Trusting the pleasure it gives here on earth.”
- from Silver And Gold from Sufjan Stevens
We need to ask ourselves this Advent if we are putting our faith and trust in what silver and gold can buy. It is treasure in vain.
The Advent story, where God, The King of Kings, arrives on earth in a bed of straw as opposed to a palace and before he knows it is taking flight as a refugee to Egyot suggests that there is another reality kicking in. Underneath the utter commercial madness of Christmas lies an alternative story where the poor are the blessed and the rich have already received their comfort (Luke 6: 20 & 24).
Jesus said in the Sermon On The Mount (Matthew 6):
19 “Do not store up for yourselves treasures on earth, where moths and vermin destroy, and where thieves break in and steal. 20 But store up for yourselves treasures in heaven, where moths and vermin do not destroy, and where thieves do not break in and steal. 21 For where your treasure is, there your heart will be also.

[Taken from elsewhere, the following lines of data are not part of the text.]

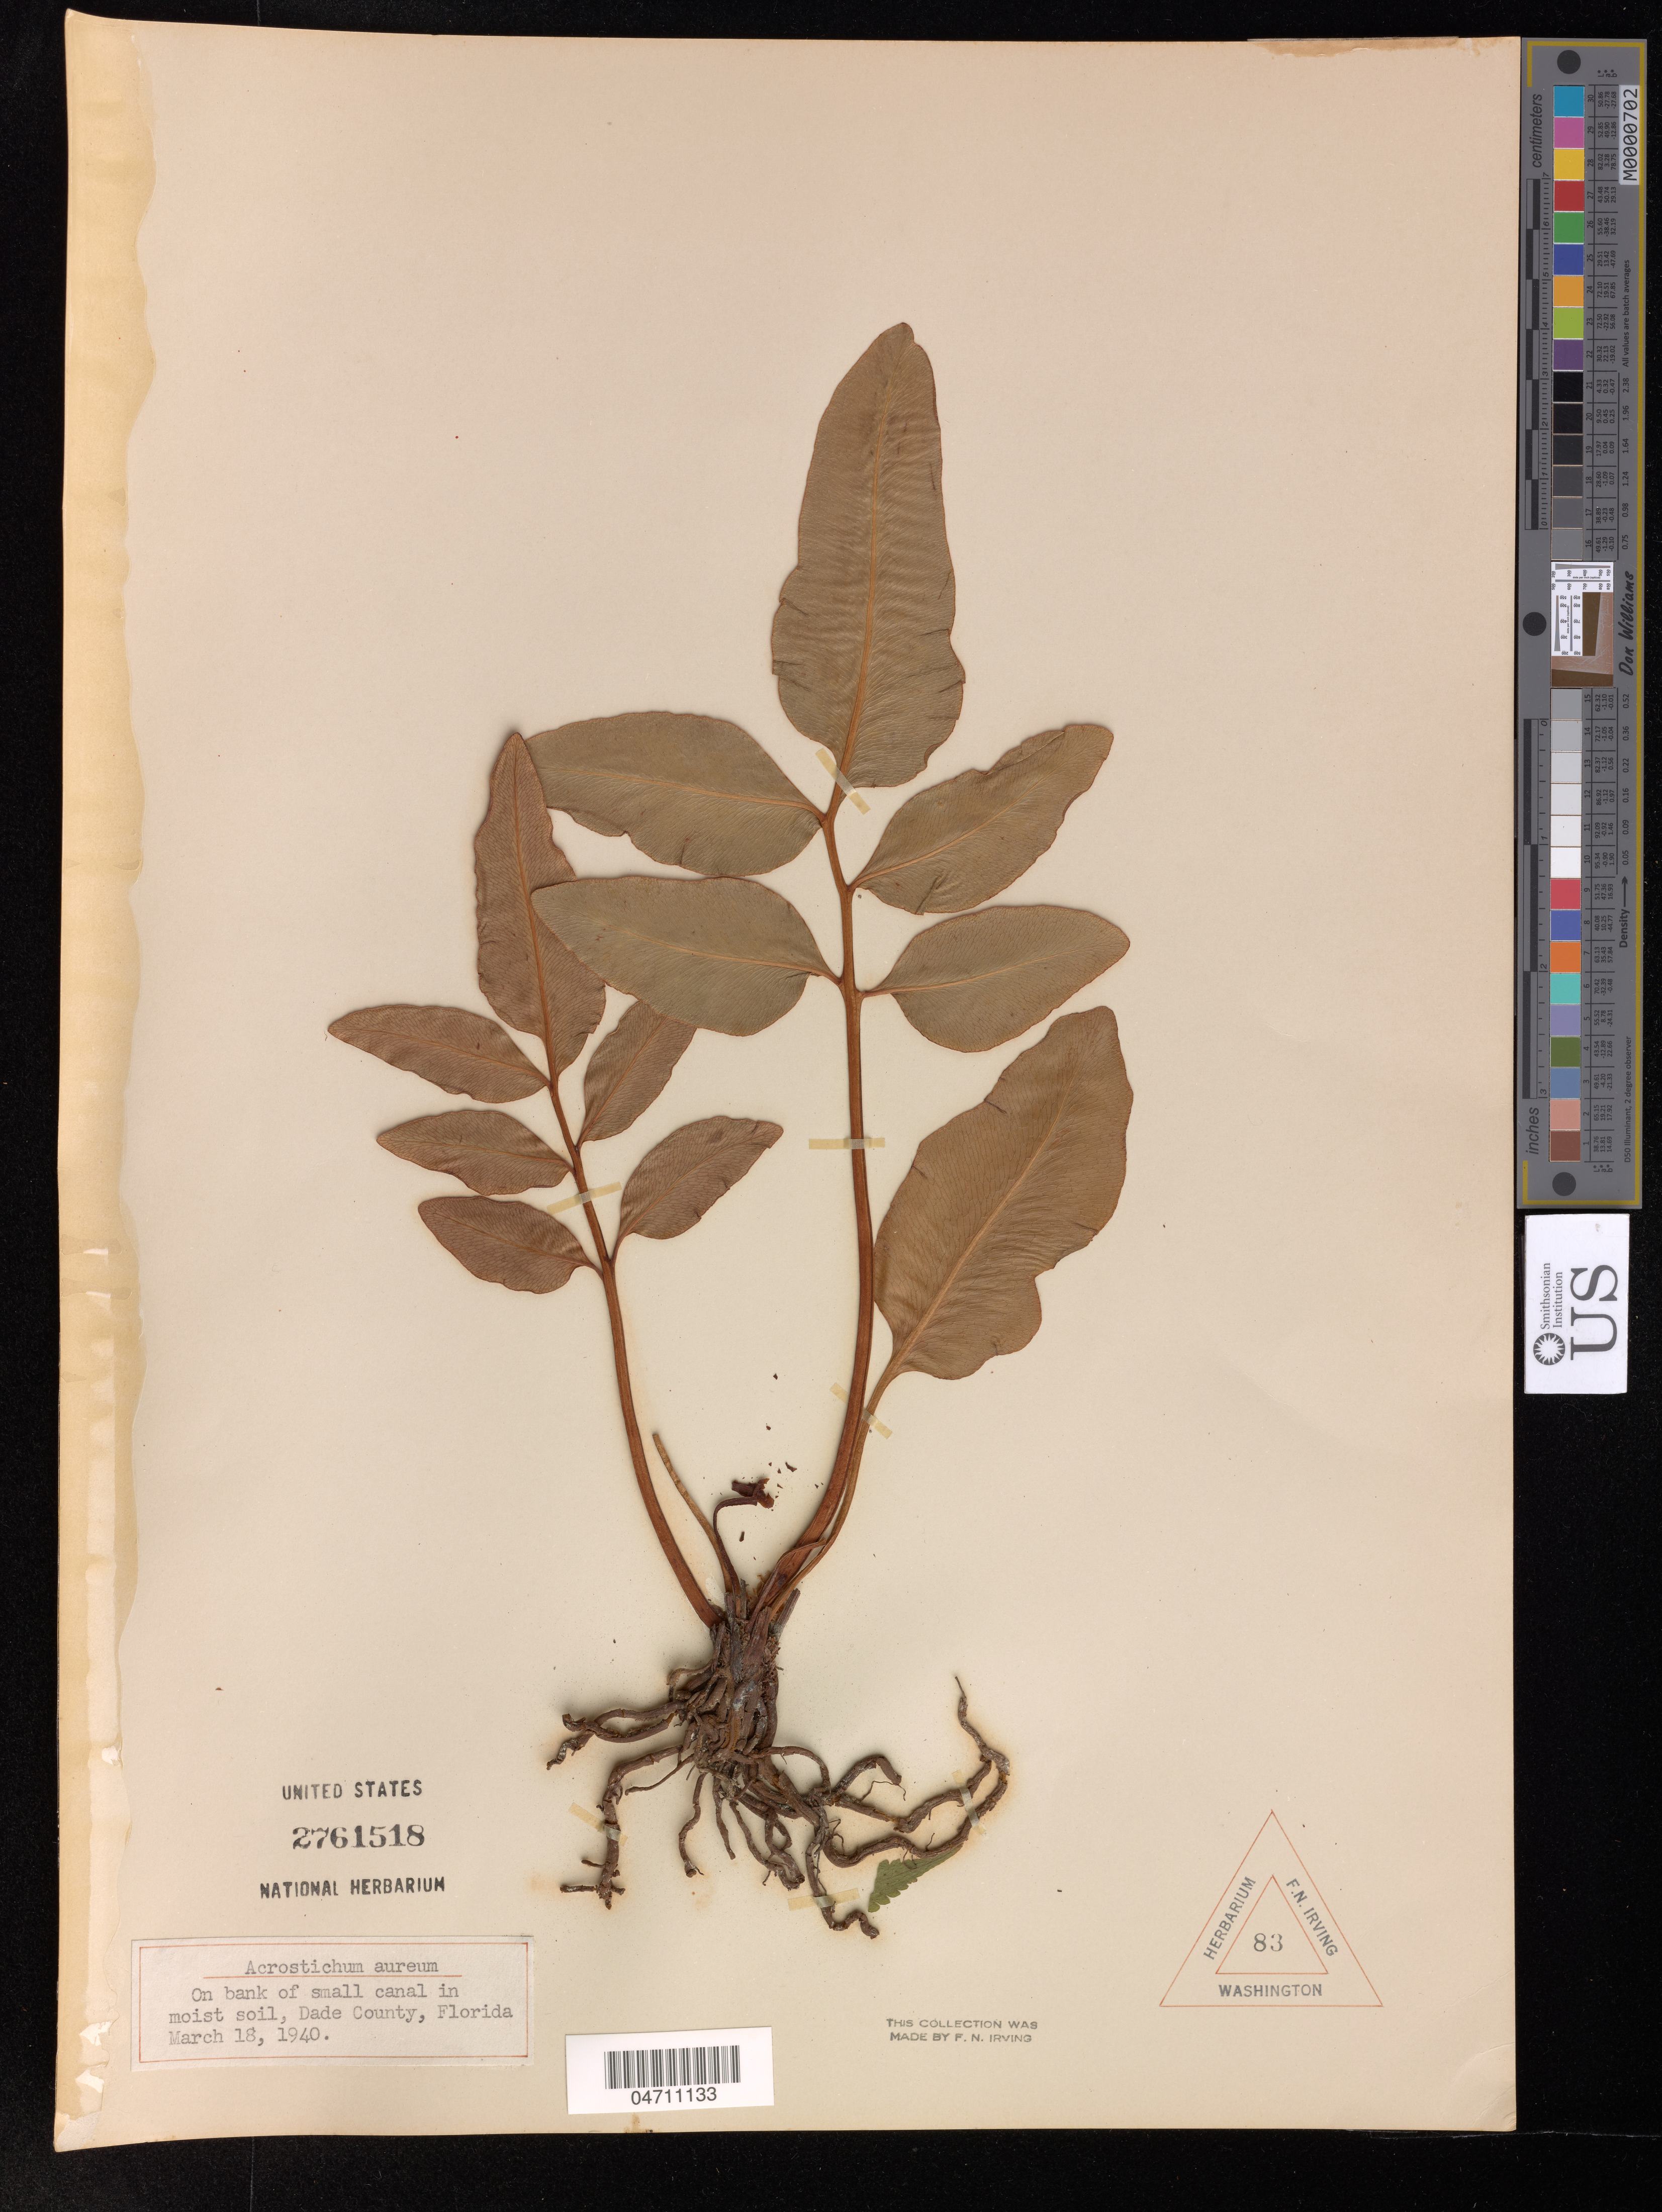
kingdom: Plantae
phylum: Tracheophyta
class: Polypodiopsida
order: Polypodiales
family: Pteridaceae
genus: Acrostichum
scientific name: Acrostichum aureum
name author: L.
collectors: F. Irving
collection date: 1940-03-18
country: United States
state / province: Florida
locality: Dade County.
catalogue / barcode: US 2761518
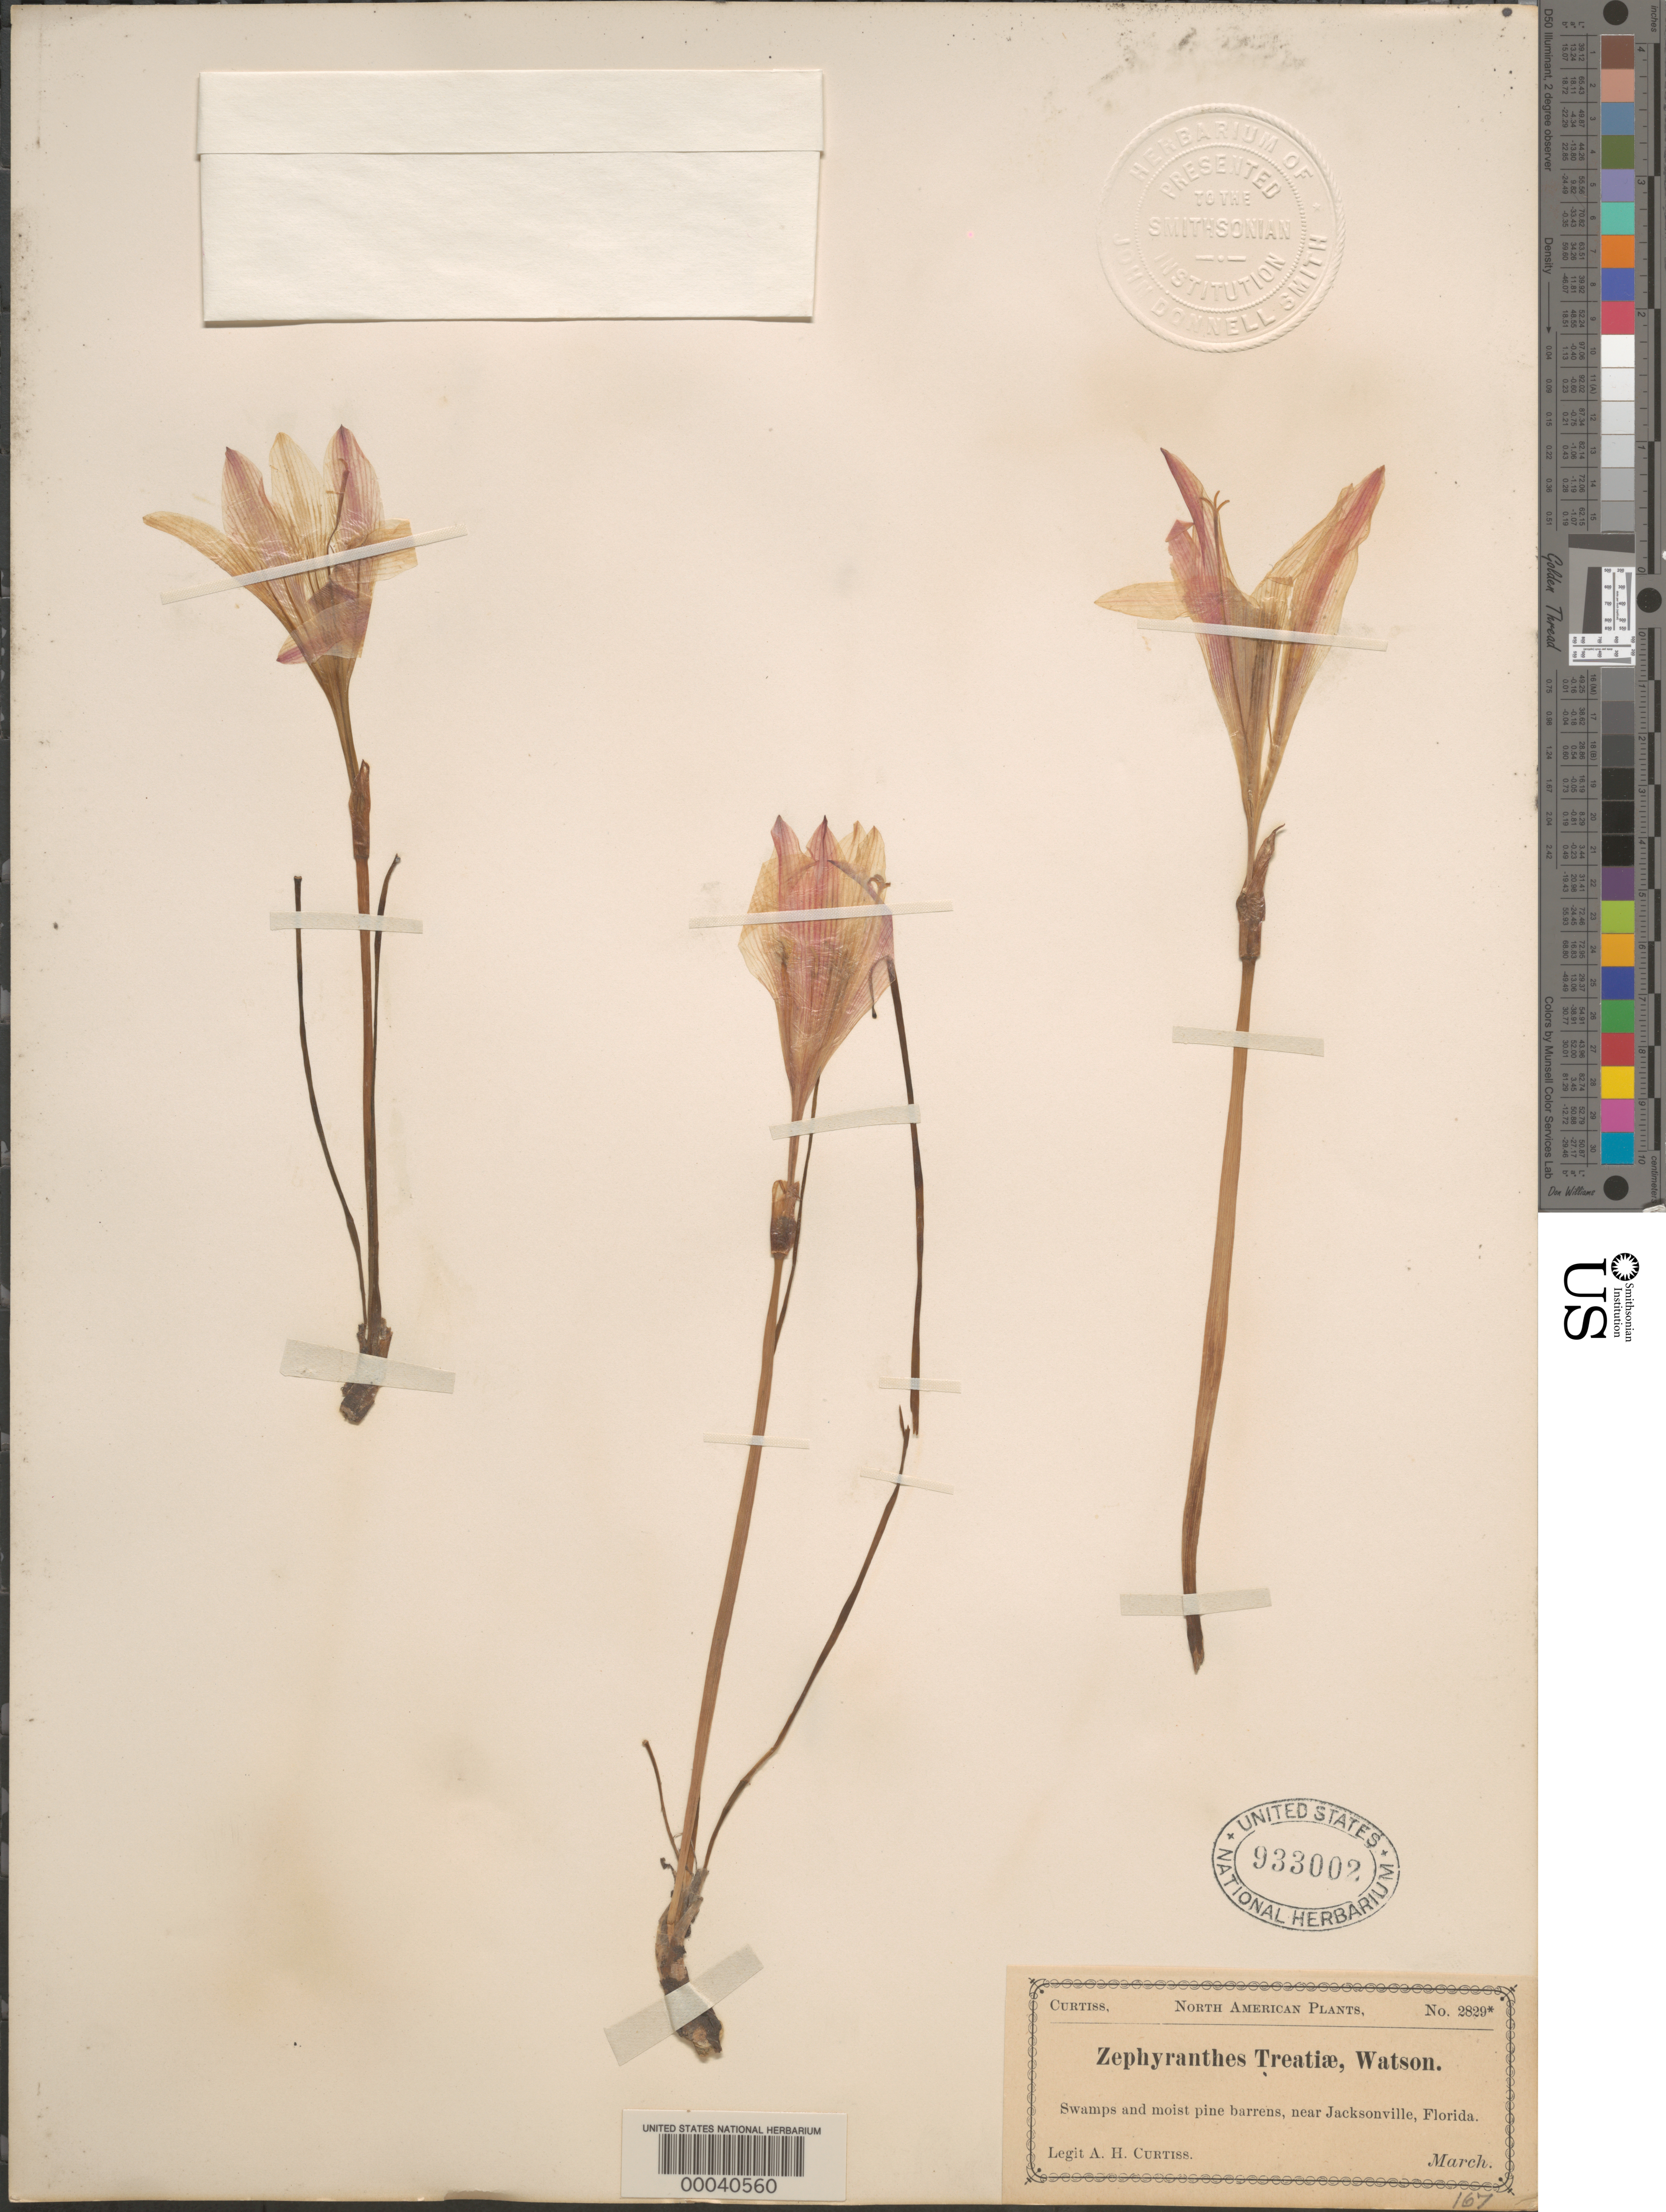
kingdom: Plantae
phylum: Tracheophyta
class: Liliopsida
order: Asparagales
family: Amaryllidaceae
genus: Zephyranthes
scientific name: Zephyranthes treatiae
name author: S. Watson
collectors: A. H. Curtiss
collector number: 2829*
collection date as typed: Mar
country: United States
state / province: Florida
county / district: Duval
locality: Near jacksonville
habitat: Swamps and moist pine barrens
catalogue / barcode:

31 So do not worry, saying, ‘What shall we eat?’ or ‘What shall we drink?’ or ‘What shall we wear?’ 32 For the pagans run after all these things, and your heavenly Father knows that you need them. 33 But seek first his kingdom and his righteousness, and all these things will be given to you as well. 34 Therefore do not worry about tomorrow, for tomorrow will worry about itself. Each day has enough trouble of its own.
What are we seeking? We are investing in this Christmas?